Gitmo suspect pleads not guilty in federal court
McClatchy Newspapers
WASHINGTON — The first terror suspect to be brought from Guantanamo Bay, Cuba, to the United States for trial appeared Tuesday in federal court in New York where he pleaded not guilty to 286 murder and conspiracy charges in the bombings of U.S. embassies in Tanzania and Kenya.
Ahmed Khalfan Ghailani, a Tanzanian held at Guantanamo since 2006, had been flown to New York under U.S. Marshal escort and detained at the Metropolitan Correctional Center.

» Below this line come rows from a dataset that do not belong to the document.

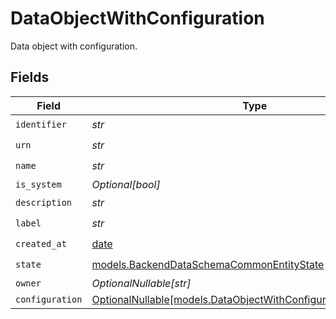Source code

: # DataObjectWithConfiguration

Data object with configuration.


## Fields

| Field                                                                                                                      | Type                                                                                                                       | Required                                                                                                                   | Description                                                                                                                |
| -------------------------------------------------------------------------------------------------------------------------- | -------------------------------------------------------------------------------------------------------------------------- | -------------------------------------------------------------------------------------------------------------------------- | -------------------------------------------------------------------------------------------------------------------------- |
| `identifier`                                                                                                               | *str*                                                                                                                      | :heavy_check_mark:                                                                                                         | N/A                                                                                                                        |
| `urn`                                                                                                                      | *str*                                                                                                                      | :heavy_check_mark:                                                                                                         | N/A                                                                                                                        |
| `name`                                                                                                                     | *str*                                                                                                                      | :heavy_check_mark:                                                                                                         | N/A                                                                                                                        |
| `is_system`                                                                                                                | *Optional[bool]*                                                                                                           | :heavy_minus_sign:                                                                                                         | N/A                                                                                                                        |
| `description`                                                                                                              | *str*                                                                                                                      | :heavy_check_mark:                                                                                                         | N/A                                                                                                                        |
| `label`                                                                                                                    | *str*                                                                                                                      | :heavy_check_mark:                                                                                                         | N/A                                                                                                                        |
| `created_at`                                                                                                               | [date](https://docs.python.org/3/library/datetime.html#date-objects)                                                       | :heavy_check_mark:                                                                                                         | N/A                                                                                                                        |
| `state`                                                                                                                    | [models.BackendDataSchemaCommonEntityState](../models/backenddataschemacommonentitystate.md)                               | :heavy_check_mark:                                                                                                         | Entity state.                                                                                                              |
| `owner`                                                                                                                    | *OptionalNullable[str]*                                                                                                    | :heavy_minus_sign:                                                                                                         | N/A                                                                                                                        |
| `configuration`                                                                                                            | [OptionalNullable[models.DataObjectWithConfigurationConfiguration]](../models/dataobjectwithconfigurationconfiguration.md) | :heavy_minus_sign:                                                                                                         | N/A                                                                                                                        |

President Barack Obama has pledged to close the Guantanamo prison by January and relocate its 240 prisoners from the U.S. naval base in southern Cuba. This has sparked a U.S. political debate, with Republican leaders warning that Americans don’t want terrorism suspect at prisons near them and the Obama administration maintaining that federal facilities are secure.
Ghailani was a strategic choice for the Obama administration to demonstrate that the federal courts — as opposed to the Guantanamo military tribunals — can be relied on to bring to justice those suspected of heinous acts against the United States.

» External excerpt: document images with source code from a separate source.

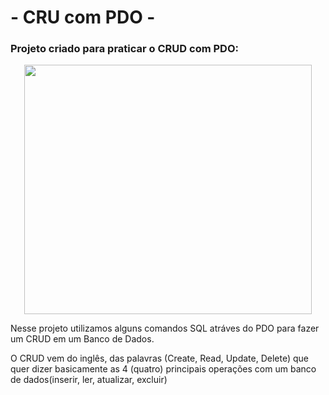 # - CRU com PDO -

### Projeto criado para praticar o CRUD com PDO:

<p align="center">
<img width="460" height="399" src="/CRUD-PDO/img/imgteste.jpeg">
</p>

<p align="center"><p>Nesse projeto utilizamos alguns comandos SQL atráves do PDO para fazer um CRUD em um Banco de Dados.<p>O CRUD vem do inglês, das palavras (Create, Read, Update, Delete) que quer dizer basicamente as 4 (quatro) principais operações com um banco de dados(inserir, ler, atualizar, excluir)</p></p>
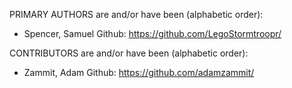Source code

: PRIMARY AUTHORS are and/or have been (alphabetic order):

* Spencer, Samuel
  Github: <https://github.com/LegoStormtroopr/>

CONTRIBUTORS are and/or have been (alphabetic order):

* Zammit, Adam
  Github: <https://github.com/adamzammit/>
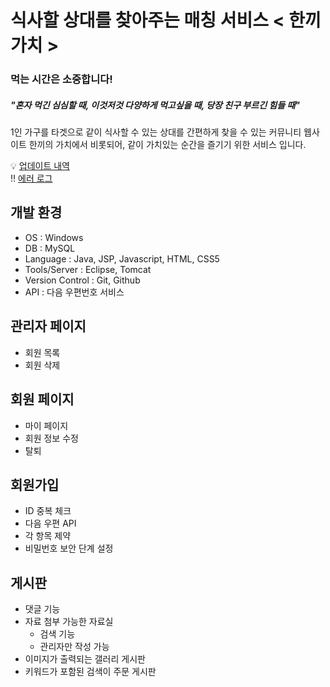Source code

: # 식사할 상대를 찾아주는 매칭 서비스 < 한끼가치 >
 
### 먹는 시간은 소중합니다!
##### "혼자 먹긴 심심할 때, 이것저것 다양하게 먹고싶을 때, 당장 친구 부르긴 힘들 때"
1인 가구를 타겟으로 같이 식사할 수 있는 상대를 간편하게 찾을 수 있는 커뮤니티 웹사이트 
한끼의 가치에서 비롯되어, 같이 가치있는 순간을 즐기기 위한 서비스 입니다.   

💡 [업데이트 내역](https://github.com/kizuc/project1/blob/main/update.md)<br>
‼ [에러 로그](https://github.com/kizuc/project1/blob/main/error.md)

## 개발 환경
- OS : Windows
- DB : MySQL
- Language : Java, JSP, Javascript, HTML, CSS5
- Tools/Server : Eclipse, Tomcat
- Version Control : Git, Github
- API : 다음 우편번호 서비스

## 관리자 페이지
  - 회원 목록
  - 회원 삭제
 
## 회원 페이지
  - 마이 페이지
  - 회원 정보 수정
  - 탈퇴
  
## 회원가입
  - ID 중복 체크
  - 다음 우편 API
  - 각 항목 제약
  - 비밀번호 보안 단계 설정
  
## 게시판
  - 댓글 기능
  - 자료 첨부 가능한 자료실
    + 검색 기능
    + 관리자만 작성 가능
  - 이미지가 출력되는 갤러리 게시판
  - 키워드가 포함된 검색이  주문 게시판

He is not known to have been subjected to “enhanced interrogation techniques” before his indictment. Those practices, including the simulated drowning technique of waterboarding, have been deemed torture by some judges, raising barriers to the admissibility of any confessions gained through the harsh treatment.

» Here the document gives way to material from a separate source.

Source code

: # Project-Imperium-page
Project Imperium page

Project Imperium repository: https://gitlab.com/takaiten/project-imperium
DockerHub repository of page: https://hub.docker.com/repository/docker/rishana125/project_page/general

Ghailani confessed at a 2007 Guantanamo hearing to having helped with the 1998 Dar es Salaam embassy bombing, but claimed he wasn’t aware of the target or the full attack plan, which included the Nairobi embassy bombing.
Attorney General Eric H. Holder Jr. said Ghailani’s transfer and arraignment in federal court were moves that would finally hold him accountable for his purported role in the bombings.
U.S. prisons now hold 216 terror suspects or convicts, including Sheikh Omar Abdel Rahmann, serving a life sentence for the 1993 World Trade Center bombing.
If convicted, Ghailani could face life imprisonment or the death penalty, the Justice Department said in a statement.
Human-rights groups that have been sharply critical of U.S. detention policy at Guantanamo hailed the transfer of Ghailani.
But conservative lawmakers opposed to closing Guantanamo lashed out at moving Ghailani into the U.S. justice system. “This is the first step in the Democrats’ plan to import terrorists into America,” House Republican leader John Boehner, R-Ohio, said in a statement.